吉田仙太郎訳 《大人の本棚》[14日刊]

40歳という若さで亡くなったカフカは、生前、みずから編んだ本を6冊刊行している。そのなかの短篇集3冊『観察』(1913)『田舎医者』(1919)『断食芸人』(1924)を一冊にまとめたのが本書。
三つの短篇集の刊行時期は、カフカの約20年の作家活動のちょうど初期、中期、後期に当たる。『観察』、『田舎医者』から『断食芸人』へ。形式面では超短篇から中編へ、内容面では無垢でロマンチックな孤独感が現実味のある幻想へと変化を遂げてゆくのが見てとれる。

本読み人生において、カフカは通行手形のようなところがある。デビュー作からすでに異彩を放っていたカフカの「潔癖きわまるドイツ語散文によって統御された」文体は、読書を試練と考えているようだから。一定のリズムを刻みながら、どこかに向かって微修正されていく、その文章を追うことの単調さ、不気味さ……

「笑いとならんで大切にしたいのは〈退屈〉である。ヨゼフィーネや小さい女や断食芸人の正体のまわりをめぐるほとんど永遠の〈ぐるぐるまわり〉、こうした言説のゆきつもどりつの〈さすらい〉と〈ゆらぎ〉、そこから生ずる退屈に、耐えることである。そしてすっかり身を委ねることである。」(「訳者まえがき」より)

そう、カフカを読むときのあの不安は、〈退屈〉に耐えられそうにない自分への不安でもあるのだ。長くカフカとつきあってきた訳者のさりげない案内のおかげで、この無味な〈退屈〉がこのうえないごちそうのように思えてくる。

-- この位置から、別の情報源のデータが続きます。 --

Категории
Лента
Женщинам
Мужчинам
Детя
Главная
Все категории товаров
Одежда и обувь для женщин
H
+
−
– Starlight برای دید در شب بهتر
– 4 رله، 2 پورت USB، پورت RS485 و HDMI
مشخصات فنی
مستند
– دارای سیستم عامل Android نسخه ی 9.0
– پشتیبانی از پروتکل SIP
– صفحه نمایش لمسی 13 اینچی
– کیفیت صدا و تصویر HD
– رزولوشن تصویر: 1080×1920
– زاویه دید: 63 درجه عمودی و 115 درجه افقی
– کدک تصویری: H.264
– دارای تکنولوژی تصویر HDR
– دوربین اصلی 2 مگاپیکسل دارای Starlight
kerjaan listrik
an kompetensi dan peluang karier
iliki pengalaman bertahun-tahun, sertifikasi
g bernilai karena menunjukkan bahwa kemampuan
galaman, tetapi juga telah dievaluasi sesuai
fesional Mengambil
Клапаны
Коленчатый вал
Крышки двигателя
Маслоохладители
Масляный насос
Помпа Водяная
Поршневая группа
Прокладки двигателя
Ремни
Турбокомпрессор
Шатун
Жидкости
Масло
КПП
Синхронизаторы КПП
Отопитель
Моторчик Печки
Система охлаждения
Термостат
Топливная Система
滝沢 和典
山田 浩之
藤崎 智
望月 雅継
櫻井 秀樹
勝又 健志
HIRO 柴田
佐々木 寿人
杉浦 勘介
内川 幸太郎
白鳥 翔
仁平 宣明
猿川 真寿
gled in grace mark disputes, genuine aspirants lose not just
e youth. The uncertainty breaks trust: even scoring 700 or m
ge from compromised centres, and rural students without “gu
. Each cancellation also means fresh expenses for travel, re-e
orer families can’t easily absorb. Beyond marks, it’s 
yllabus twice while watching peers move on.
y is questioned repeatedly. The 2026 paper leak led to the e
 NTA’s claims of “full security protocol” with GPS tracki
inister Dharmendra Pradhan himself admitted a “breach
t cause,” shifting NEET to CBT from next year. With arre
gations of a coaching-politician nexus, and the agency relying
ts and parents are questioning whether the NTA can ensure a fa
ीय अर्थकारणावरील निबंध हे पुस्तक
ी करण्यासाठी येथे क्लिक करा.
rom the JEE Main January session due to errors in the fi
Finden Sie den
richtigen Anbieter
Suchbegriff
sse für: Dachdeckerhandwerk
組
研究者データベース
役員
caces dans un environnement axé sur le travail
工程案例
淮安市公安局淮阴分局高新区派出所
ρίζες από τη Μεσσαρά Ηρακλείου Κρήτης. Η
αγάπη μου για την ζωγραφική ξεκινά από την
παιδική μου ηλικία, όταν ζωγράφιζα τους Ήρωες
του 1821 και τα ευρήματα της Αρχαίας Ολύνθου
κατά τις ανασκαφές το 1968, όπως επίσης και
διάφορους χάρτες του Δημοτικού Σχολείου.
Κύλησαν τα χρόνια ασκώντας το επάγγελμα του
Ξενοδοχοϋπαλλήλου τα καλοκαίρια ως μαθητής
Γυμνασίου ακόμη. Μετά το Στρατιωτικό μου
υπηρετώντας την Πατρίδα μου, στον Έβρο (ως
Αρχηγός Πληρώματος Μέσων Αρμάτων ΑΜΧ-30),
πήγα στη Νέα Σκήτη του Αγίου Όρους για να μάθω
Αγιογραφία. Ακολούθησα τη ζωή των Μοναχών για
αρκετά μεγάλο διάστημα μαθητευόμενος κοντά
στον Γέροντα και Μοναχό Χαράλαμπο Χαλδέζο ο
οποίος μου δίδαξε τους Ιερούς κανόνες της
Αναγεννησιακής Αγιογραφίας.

「シューベルトは訓練によって理解できる音楽なんだ。僕だって最初に聞いたときは退屈だった。君の歳ならそれは当然のことだ。でも今にきっとわかるようになる。この世界において、退屈でないものには人はすぐに飽きるし、飽きないものはだいたいにおいて退屈なものだ。そういうものなんだ。僕の人生には退屈する余裕はあっても、飽きているような余裕はない。たいていの人はその二つを区別することができない。」(村上春樹『海辺のカフカ』上より)
これは、カフカで連想した小説のなかに出てくるある会話。シューベルトをカフカに、音楽を文学に置き換えて読むことは、カフカという名前の少年が主人公のこの小説において自然なことだろう。
原文の息づかいが聞こえてくるような、透明感のある吉田仙太郎訳のカフカ。訳文が導く〈退屈〉の贅沢に身を委ねてほしい。